Peterson shouted down, "What do you want us to do? You need somebody else down there?"
"No. I'm gonna leave her in the coat, I'm gonna hook the rope through this hole. Take her up easy."
He hooked it up, and Genevieve groaned, and Lucas shouted, "Easy."
And Genevieve went up into the light.
CHAPTER 35
Half-blind, his ears ringing with the blast of the shotgun, Mail crawled down the rows of corn, the field as dense as a rain forest. He couldn't see very well; he didn't really understand why, he just knew that one eye didn't seem to work. And every time his weight came down on his hand, pain shot through his abdomen.
But part of his mind still worked: fifty feet into the field, he went hard to his right, got to his feet, and running in a crablike crouch, one hand carrying the shotgun, the other pressed flat against his stomach, he headed downhill toward the road. Any other direction would lead to an open field, but if he could somehow get across the road, there was another mile-long cornfield, coming up to a farmhouse. The farmhouse would have a car.

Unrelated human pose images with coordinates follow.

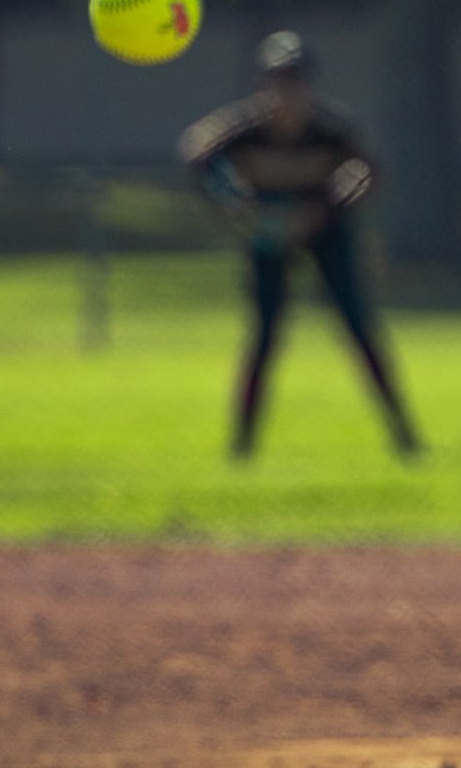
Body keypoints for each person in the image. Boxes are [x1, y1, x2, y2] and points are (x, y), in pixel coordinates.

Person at [178, 30, 420, 460]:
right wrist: (235, 202)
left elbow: (368, 171)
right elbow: (196, 152)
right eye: (277, 81)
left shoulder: (328, 129)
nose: (286, 91)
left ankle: (404, 435)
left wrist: (324, 210)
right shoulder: (245, 128)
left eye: (294, 81)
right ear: (264, 85)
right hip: (268, 233)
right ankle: (243, 443)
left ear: (309, 84)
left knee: (359, 331)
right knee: (265, 337)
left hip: (325, 231)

And a culvert crossed under the road.
It wasn't large-maybe not even big enough to take his shoulders-but he remembered seeing the rust-stained end of it sticking out into a small cattail swamp in the ditch. If he could make it that far.
He was breathing hard, and the pain was growing, beating at him with every step. He fell, caught at the cornstalks with his free hand, went down. He lay there for a moment, then turned, rocked up on his butt, looked down at his stomach, and saw the blood. Lifting his shirt, he found a hole two inches below his breast bone, and a cut; blood was bubbling out of the hole.
The whole sequence, from the time he'd opened the door of the cell, through the shooting in the yard, was a shattered pane of memories, flashes of this and that. But now he remembered Andi Manette coming into him, and the bite of pain as she stabbed him with something.
Jesus. She'd stabbed him.
Mail's face contorted, and his shoulders lifted and he shuddered, and he began to sob. The cops would kill him if they found him; Manette had stabbed him. He had nowhere to go.
He sat, weeping, for fifteen seconds, then forced it all back. If he could get out of the field, if he could get through the culvert, if he could get a car and just get away from these people, just for a while; if he could rest, if he could just close his eyes-he could come back for Manette.